## ACTION ITEM
Report how many lines of the material below contain the string "nghiệp", with case counted, and give only the number.

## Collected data
________________________
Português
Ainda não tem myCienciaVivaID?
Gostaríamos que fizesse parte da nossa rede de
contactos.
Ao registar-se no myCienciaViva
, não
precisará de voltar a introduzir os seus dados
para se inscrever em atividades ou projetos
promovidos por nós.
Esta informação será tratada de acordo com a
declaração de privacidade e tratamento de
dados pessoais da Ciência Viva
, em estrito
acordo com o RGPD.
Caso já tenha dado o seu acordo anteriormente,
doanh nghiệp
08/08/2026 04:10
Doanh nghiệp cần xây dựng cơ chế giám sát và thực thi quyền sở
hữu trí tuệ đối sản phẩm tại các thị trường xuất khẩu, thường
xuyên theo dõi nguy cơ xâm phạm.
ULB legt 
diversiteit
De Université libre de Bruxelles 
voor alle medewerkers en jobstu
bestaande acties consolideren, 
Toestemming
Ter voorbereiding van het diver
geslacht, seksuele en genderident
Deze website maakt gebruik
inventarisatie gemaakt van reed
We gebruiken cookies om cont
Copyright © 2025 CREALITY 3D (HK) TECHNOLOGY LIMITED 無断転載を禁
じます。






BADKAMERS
________________________
## RESULT
2